Le texte intégral en français du discours du Pape où il évoque le dialogue avec l’islam n’est pas encore disponible en français. J’en donne un extrait en mettant en garde : on ne peut comprendre un discours en dehors de son contexte. J’y reviendrai plus tard (il est toujours utile de prendre le temps de réfléchir). Mais la vigueur des réactions dans le monde musulman doit nous alerter. Et la volonté du Pape d’identifier christianisme à pensée grecque et à l’Europe me semble dangereuse.

Voici les extraits du discours tels qu’ils sont donnés sur le site du quotidien La Croix. Discours de Benoît XVI aux représentants de la science à l’université de Ratisbonne (extraits)

Ratisbonne, le mardi 12 septembre 2006

« Ne pas agir selon la raison s’oppose à l’être de Dieu »

« J’ai lu récemment le dialogue, publié par le professeur Theodore Khoury (de Münster), entre l’empereur byzantin lettré Manuel II Paléologue et un savant persan dans le camp d’hiver d’Ankara en 1391, sur le christianisme, l’islam et leur vérité respective. (…) Évoquant le thème du "Djihad" et la sourate 2, 256 ("Pas de contrainte en matière de foi"), [l’empereur déclare] : "Dieu ne prend pas plaisir au sang, et ne pas agir de manière raisonnable est en contradiction avec la nature de Dieu. La foi est un fruit de l’âme, non du corps. (…) Pour convaincre une âme raisonnable, on n’a pas besoin de son bras, pas d’instrument pour frapper, ni d’aucun autre moyen avec lequel on puisse menacer quelqu’un de mort". »

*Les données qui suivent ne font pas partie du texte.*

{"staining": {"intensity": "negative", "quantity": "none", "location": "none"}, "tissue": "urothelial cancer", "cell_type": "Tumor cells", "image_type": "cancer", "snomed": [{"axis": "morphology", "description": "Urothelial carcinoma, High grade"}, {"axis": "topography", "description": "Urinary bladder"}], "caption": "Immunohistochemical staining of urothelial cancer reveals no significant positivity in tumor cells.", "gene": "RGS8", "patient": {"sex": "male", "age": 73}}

La principale phrase dans cette argumentation contre la conversion par contrainte s’énonce donc ainsi : Ne pas agir selon la raison contredit la nature de Dieu. Le professeur Khoury commente ainsi : pour l’empereur, un Byzantin éduqué dans la philosophie grecque, la phrase est évidente. Pour la doctrine musulmane en revanche, Dieu est absolument transcendant ; sa volonté ne dépend d’aucune de nos catégories, même pas celles de la raison. Khoury cite à l’appui une étude du célèbre islamologue français R. Arnaldez, qui affirme qu’Ibn Hasn va jusqu’à dire que Dieu n’est même pas lié par sa propre parole et que rien ne lui fait obligation de nous révéler la vérité. Si tel était son vouloir, l’homme devrait même se livrer à l’idolâtrie.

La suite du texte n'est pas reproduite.